CX metrics are part of all teams’ KPIs. CX Intelligence has resources and a budget is allocated to it.

Achieving the Leading stage for the Culture pillar of XLG maturity

At the Leading stage, CX Intelligence is at the core of organizational strategy and approach. There is no question that delivering a better customer experience is the way they will dominate their competition and their market. Company decision-making is based on the experience-led process and this ethos is reflected in how teams are measured and incentivized across the organization. Budget and resources are allocated to the continual improvement of the experience-led process. This approach allows them to confidently and consistently make the right investments needed to stay ahead. In the Leading phase, the company is focused on innovation and optimization, rather than fixing what’s not working.

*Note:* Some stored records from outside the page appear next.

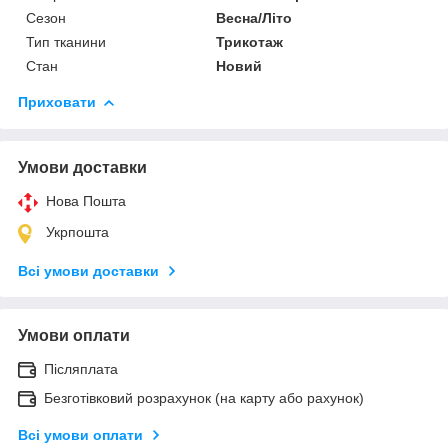
Сезон
Весна/Літо
Тип тканини
Трикотаж
Стан
Новий
Приховати
Умови доставки
Нова Пошта
Укрпошта
Всі умови доставки
Умови оплати
Післяплата
Безготівковий розрахунок (на карту або рахунок)
Всі умови оплати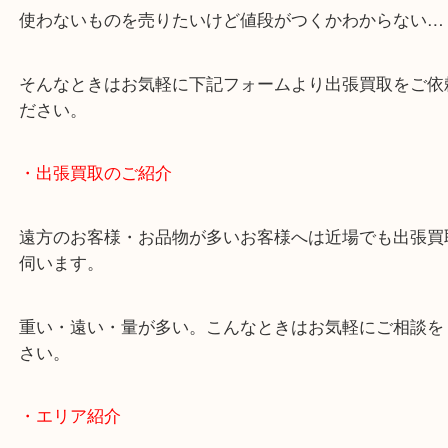
終活・遺品整理・生前整理・断捨離・引っ越し
物を整理するケースは年々増加しています。
当店ではそういったお困りの方からのご依頼も大歓
使わないものを売りたいけど値段がつくかわからな
そんなときはお気軽に下記フォームより出張買取を
ださい。
・出張買取のご紹介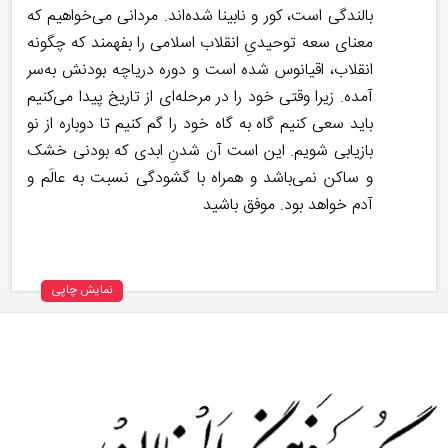
بالندگی است، کور و نابینا شده‌اند. مردانی می‌خواهیم که
معنای سعه‌ توحیدیِ انقلاب اسلامی را بفهمند که چگونه
انقلاب، اقیانوس شده است و دوره‌ دریاچه‌ بودنش به‌سر
آمده. زیرا وقتی خود را در مرحله‌ای از تاریخ پیدا می‌کنیم
باید سعی کنیم گاه به گاه خود را گم کنیم تا دوباره از نو
بازیابی شویم. این است آن شدنِ ابدی که بودنی خشک
و ساکن نمی‌باشد و همراه با گشودگی نسبت به عالَم و
آدم خواهد بود. موفق باشید
نمایش چاپی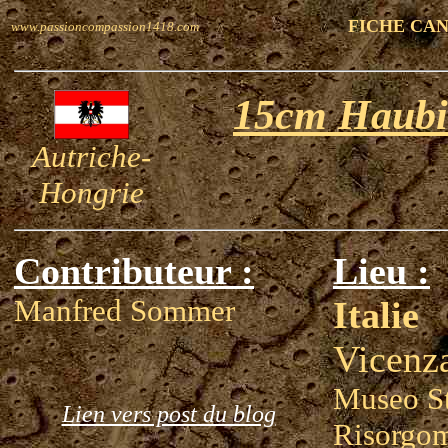
FICHE CA
www.passioncompassion1418.com
15cm Haubi
Autriche-
Hongrie
Contributeur :
Lieu :
Manfred Sommer
Italie
Vicenz
Museo St
Lien vers post du blog
Risorgom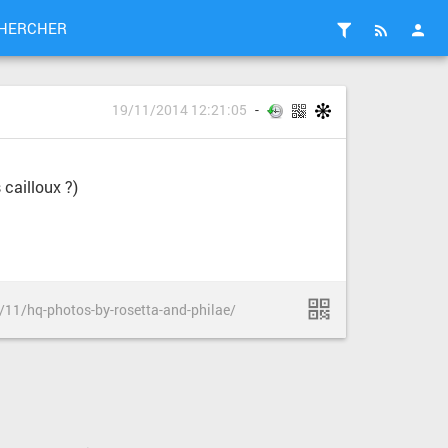
HERCHER
19/11/2014 12:21:05
 cailloux ?)
/11/hq-photos-by-rosetta-and-philae/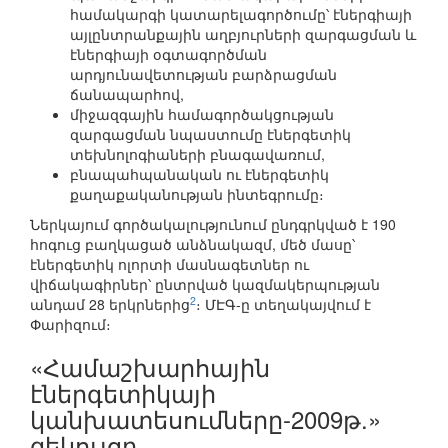
համակարգի կատարելագործումը՝ էներգիայի
այլընտրանքային աղբյուրների զարգացման և
էներգիայի օգտագործման
արդյունավետության բարձրացման
ճանապարհով,
միջազգային համագործակցության
զարգացման նպաստումը էներգետիկ
տեխնոլոգիաների բնագավառում,
բնապահպանական ու էներգետիկ
քաղաքականության ինտեգրումը։
Ներկայում գործակալությունում ընդգրկված է 190
հոգուց բաղկացած անձնակազմ, մեծ մասը՝
էներգետիկ ոլորտի մասնագետներ ու
վիճակագիրներ՝ ընտրված կազմակերպության
2
անդամ 28 երկրներից
։ ՄԷԳ-ը տեղակայվում է
Փարիզում։
«Համաշխարհային
էներգետիկայի
կանխատեսումները-2009թ.»
զեկույցը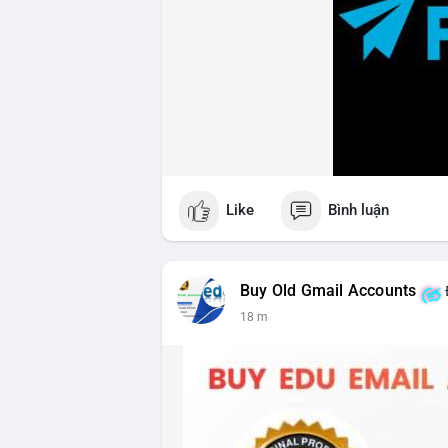
Like
Bình luận
Buy Old Gmail Accounts
18 m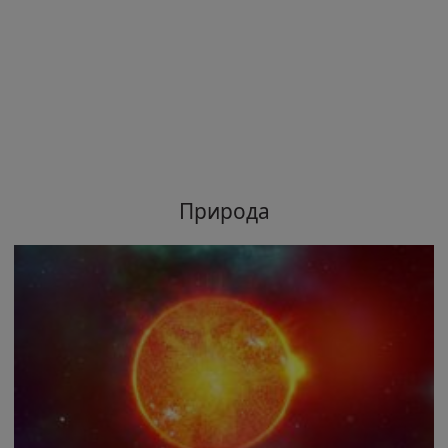
Природа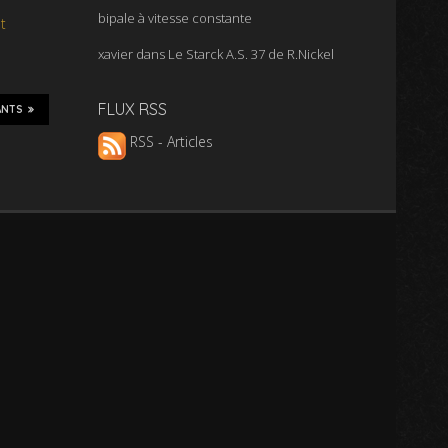
bipale à vitesse constante
t
xavier
dans
Le Starck A.S. 37 de R.Nickel
FLUX RSS
ANTS
RSS - Articles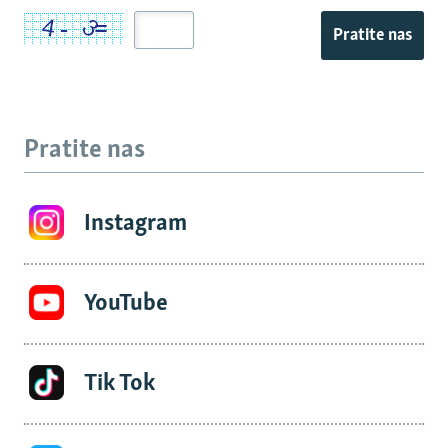
Pratite nas
Pratite nas
Instagram
YouTube
Tik Tok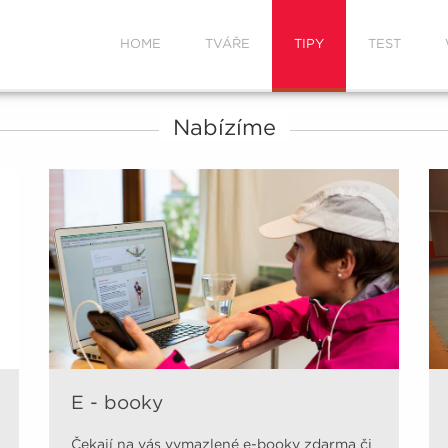
HOME
TVÁŘE
TIPY
TEST
Nabízíme
E - booky
Čekají na vás vymazlené e-booky zdarma či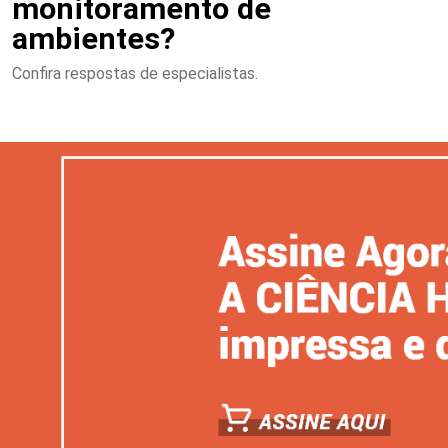
monitoramento de
ambientes?
Confira respostas de especialistas.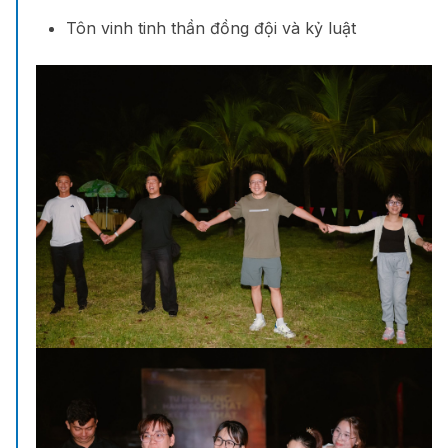
Tôn vinh tinh thần đồng đội và kỷ luật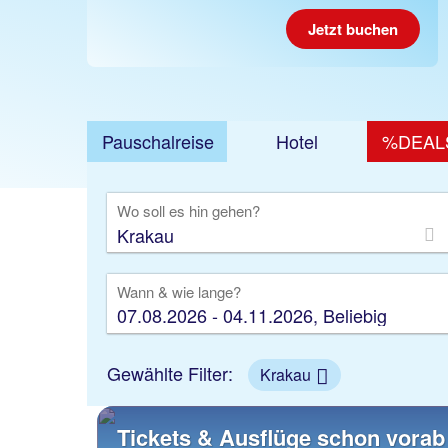
Jetzt buchen
Pauschalreise
Hotel
%DEAL
Ausfl
Wo soll es hin gehen?
Wann & wie lange?
07.08.2026 - 04.11.2026, Beliebig
Gewählte Filter:
Krakau
Tickets & Ausflüge schon vorab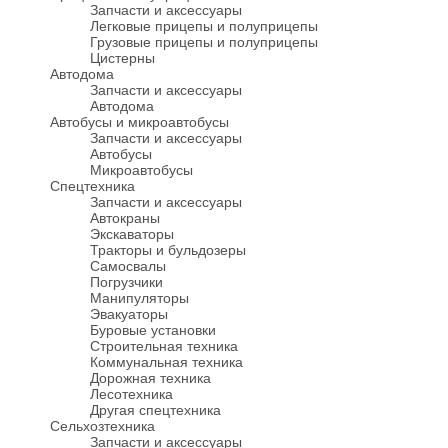
Запчасти и аксессуары
Легковые прицепы и полуприцепы
Грузовые прицепы и полуприцепы
Цистерны
Автодома
Запчасти и аксессуары
Автодома
Автобусы и микроавтобусы
Запчасти и аксессуары
Автобусы
Микроавтобусы
Спецтехника
Запчасти и аксессуары
Автокраны
Экскаваторы
Тракторы и бульдозеры
Самосвалы
Погрузчики
Манипуляторы
Эвакуаторы
Буровые установки
Строительная техника
Коммунальная техника
Дорожная техника
Лесотехника
Другая спецтехника
Сельхозтехника
Запчасти и аксессуары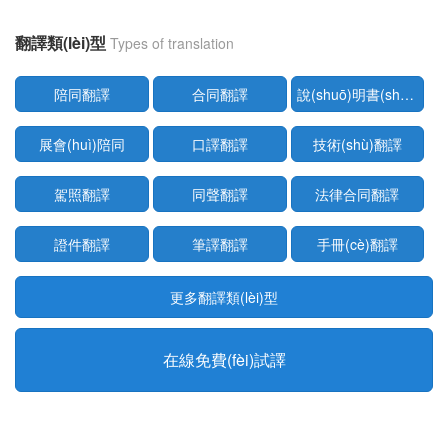
翻譯類(lèi)型
Types of translation
陪同翻譯
合同翻譯
說(shuō)明書(shū)翻譯
展會(huì)陪同
口譯翻譯
技術(shù)翻譯
駕照翻譯
同聲翻譯
法律合同翻譯
證件翻譯
筆譯翻譯
手冊(cè)翻譯
更多翻譯類(lèi)型
在線免費(fèi)試譯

Customer understanding is the key to XLG maturity

Having a desire to know what your customers think and feel – and being prepared to act on those insights – is central to achieving XLG maturity across all four pillars. A high level of cultural maturity can be challenging to achieve because it requires organizational recognition that a customer focus is the most profitable way to conduct business. However, teams and individuals can successfully drive this evolution. Whether this change takes place from the top down or from the bottom up, the good news is once the value of CX Intelligence is recognized and supported across the organization as a way to drive growth, it’s incredibly hard to unseat an XLG business strategy.

Dave Ascott

Dave Ascott is the Strategy Lead for Chattermill.